A clinical audit of opioid prescription and documentation practices for patients with advanced lung cancer found infrequent reporting and patient education regarding the use of opioids.
This study was published in the Internal Medicine Journal.
For this study, investigators from the University of Melbourne conducted a retrospective record audit of outpatients with advanced non-small cell lung cancer treated at a tertiary hospital between 2015 and 2019. Overall, 1,022 patients visited the center during the study period, including 205 who were newly initiated on opioids for cancer-related symptoms during their care. The primary endpoints were risk assessment, safeguarding, and patient education upon prescription of opioids.
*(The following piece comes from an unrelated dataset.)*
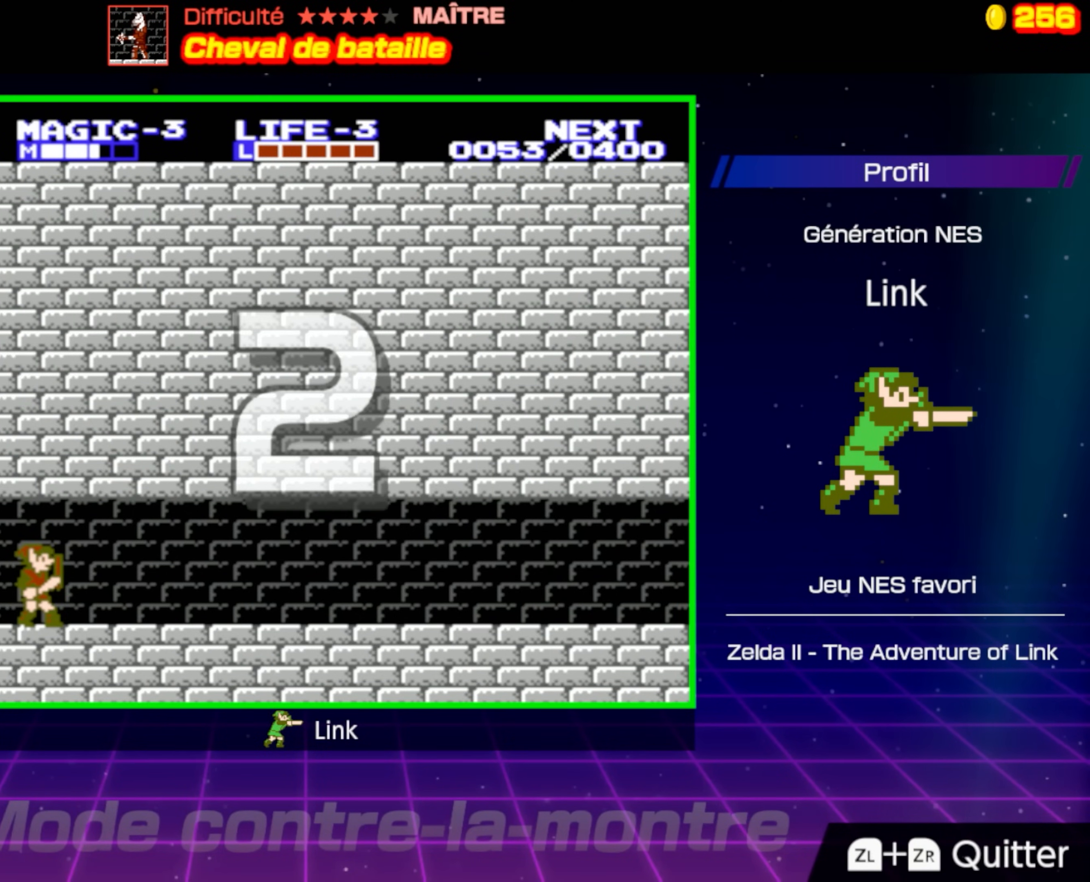
{"buttons": ["DPAD_RIGHT"], "events": []}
Reported opioid-related risk factors included previous recreational drug use (13.6%) and a history of falls (7.9%), but were infrequently documented, according to the study authors. Certain safeguards and adverse effects management practices were “variably instituted,” with 30% of patients receiving written general practitioner correspondence at opioid initiation, 91% attending clinic follow-up, and 26.8% receiving a laxative co-prescription.
Two-thirds of patients received no documented opioid education prior to initiation of treatment with opioids. There was no significant association between patient characteristics and comorbidities and the provision of opioid education. Compared to medical oncologists, palliative care doctors or nurse practitioners were eight times more likely to document opioid education (odds ratio, 8.5; P<0.0001).
In conclusion, the authors wrote, “Guideline?recommended risk assessment, safeguards, and patient education were infrequently documented when opioids were initiated. Clinician training, decision assist prompts in electronic prescribing software, and written education resources for patients may address these gaps in care.”